> Work instruction:
An exact transcription of all the entries is needed; pictures stay out.
── Data for this exercise ──
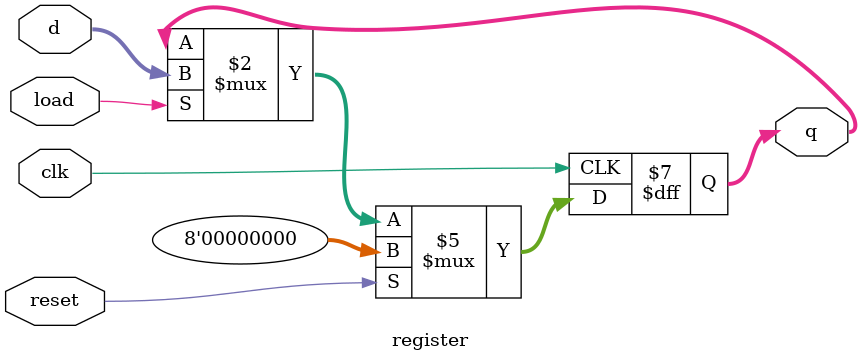
<source format=v>
module register(q, clk, d, reset, load);
input clk, reset, load; 
input [7:0] d;
output reg [7:0] q;

always @(posedge clk)
	if (reset) q <= 8'd0; 
	else if (load) q <= d;
endmodule

</source>
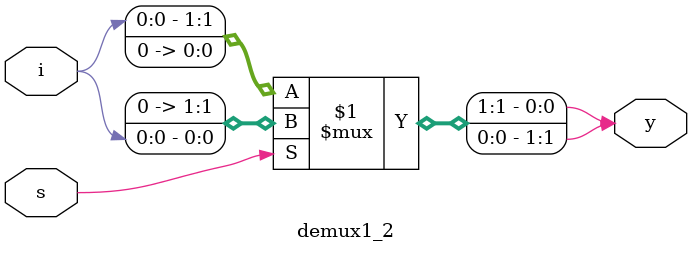
<source format=v>
`timescale 1ns / 1ps


module demux1_2(  
  input s,
  input i,
  output [1:0]y );
  assign {y[0],y[1]} = s?{1'b0,i}: {i,1'b0};
endmodule


</source>
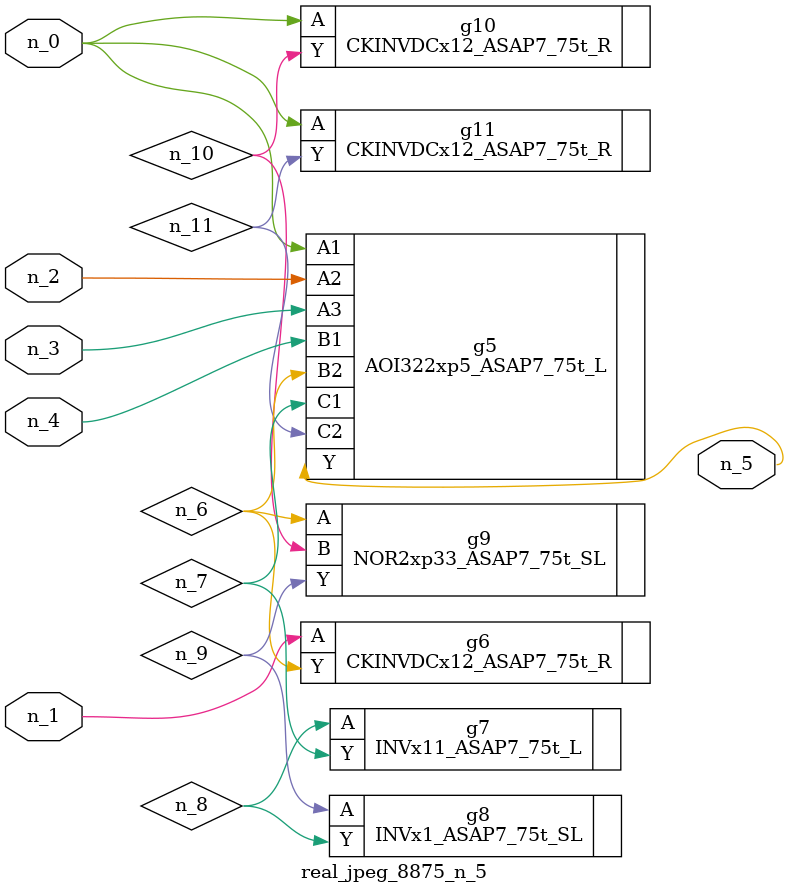
<source format=v>
module real_jpeg_8875_n_5 (n_4, n_0, n_1, n_2, n_3, n_5);

input n_4;
input n_0;
input n_1;
input n_2;
input n_3;

output n_5;

wire n_8;
wire n_11;
wire n_6;
wire n_7;
wire n_10;
wire n_9;

AOI322xp5_ASAP7_75t_L g5 ( 
.A1(n_0),
.A2(n_2),
.A3(n_3),
.B1(n_4),
.B2(n_6),
.C1(n_7),
.C2(n_11),
.Y(n_5)
);

CKINVDCx12_ASAP7_75t_R g10 ( 
.A(n_0),
.Y(n_10)
);

CKINVDCx12_ASAP7_75t_R g11 ( 
.A(n_0),
.Y(n_11)
);

CKINVDCx12_ASAP7_75t_R g6 ( 
.A(n_1),
.Y(n_6)
);

NOR2xp33_ASAP7_75t_SL g9 ( 
.A(n_6),
.B(n_10),
.Y(n_9)
);

INVx11_ASAP7_75t_L g7 ( 
.A(n_8),
.Y(n_7)
);

INVx1_ASAP7_75t_SL g8 ( 
.A(n_9),
.Y(n_8)
);


endmodule
</source>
───
> Answer box:
<source format=v>
module register(q, clk, d, reset, load);
input clk, reset, load; 
input [7:0] d;
output reg [7:0] q;

always @(posedge clk)
	if (reset) q <= 8'd0; 
	else if (load) q <= d;
endmodule

</source>
<source format=v>
`timescale 1ns / 1ps


module demux1_2(  
  input s,
  input i,
  output [1:0]y );
  assign {y[0],y[1]} = s?{1'b0,i}: {i,1'b0};
endmodule


</source>
<source format=v>
module real_jpeg_8875_n_5 (n_4, n_0, n_1, n_2, n_3, n_5);

input n_4;
input n_0;
input n_1;
input n_2;
input n_3;

output n_5;

wire n_8;
wire n_11;
wire n_6;
wire n_7;
wire n_10;
wire n_9;

AOI322xp5_ASAP7_75t_L g5 ( 
.A1(n_0),
.A2(n_2),
.A3(n_3),
.B1(n_4),
.B2(n_6),
.C1(n_7),
.C2(n_11),
.Y(n_5)
);

CKINVDCx12_ASAP7_75t_R g10 ( 
.A(n_0),
.Y(n_10)
);

CKINVDCx12_ASAP7_75t_R g11 ( 
.A(n_0),
.Y(n_11)
);

CKINVDCx12_ASAP7_75t_R g6 ( 
.A(n_1),
.Y(n_6)
);

NOR2xp33_ASAP7_75t_SL g9 ( 
.A(n_6),
.B(n_10),
.Y(n_9)
);

INVx11_ASAP7_75t_L g7 ( 
.A(n_8),
.Y(n_7)
);

INVx1_ASAP7_75t_SL g8 ( 
.A(n_9),
.Y(n_8)
);


endmodule
</source>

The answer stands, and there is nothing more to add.